> _GIVEN RECORDS_:
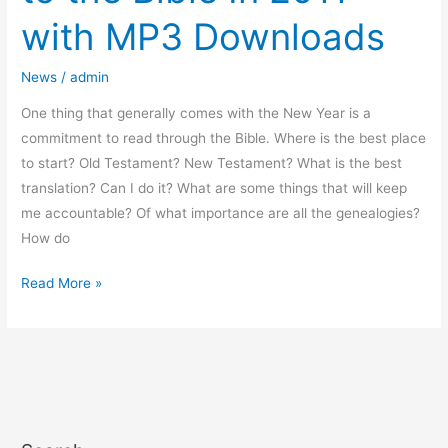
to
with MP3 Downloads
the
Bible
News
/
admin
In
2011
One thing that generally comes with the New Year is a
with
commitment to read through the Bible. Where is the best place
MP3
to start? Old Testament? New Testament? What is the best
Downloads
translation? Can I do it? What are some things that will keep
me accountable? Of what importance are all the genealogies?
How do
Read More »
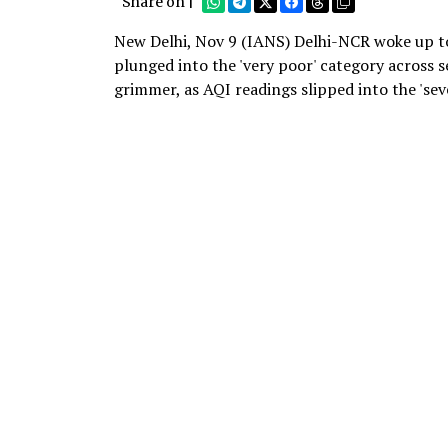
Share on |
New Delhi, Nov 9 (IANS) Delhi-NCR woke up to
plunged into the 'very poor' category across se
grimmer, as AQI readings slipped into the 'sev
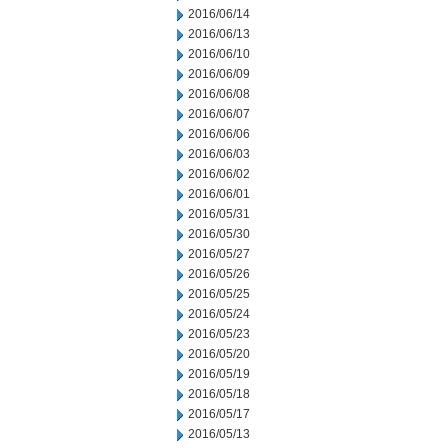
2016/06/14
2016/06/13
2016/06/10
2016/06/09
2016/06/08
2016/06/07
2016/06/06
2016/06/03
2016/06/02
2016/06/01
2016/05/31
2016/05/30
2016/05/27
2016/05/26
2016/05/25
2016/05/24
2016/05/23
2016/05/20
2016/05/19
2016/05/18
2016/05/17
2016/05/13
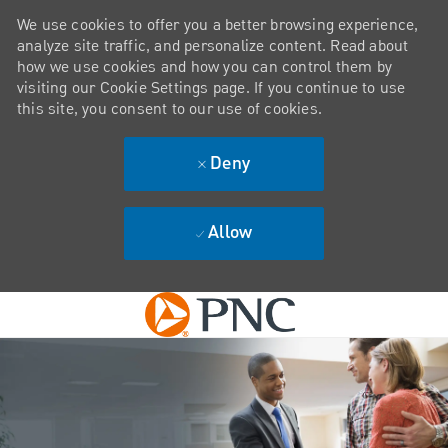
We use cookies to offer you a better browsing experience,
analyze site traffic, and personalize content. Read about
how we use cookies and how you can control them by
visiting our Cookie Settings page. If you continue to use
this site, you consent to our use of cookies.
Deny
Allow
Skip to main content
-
==
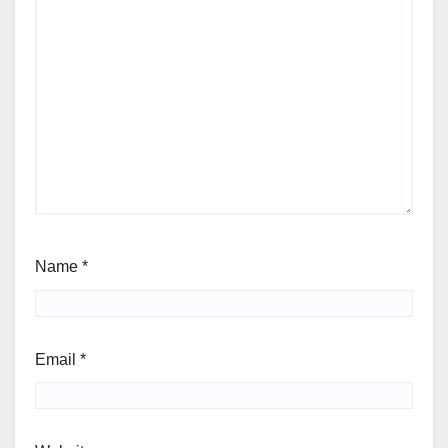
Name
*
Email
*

> _WHAT IS NEEDED_: From the entries above, select each line containing the string "site".

> _REPLY_:
analyze site traffic, and personalize content. Read about
this site, you consent to our use of cookies.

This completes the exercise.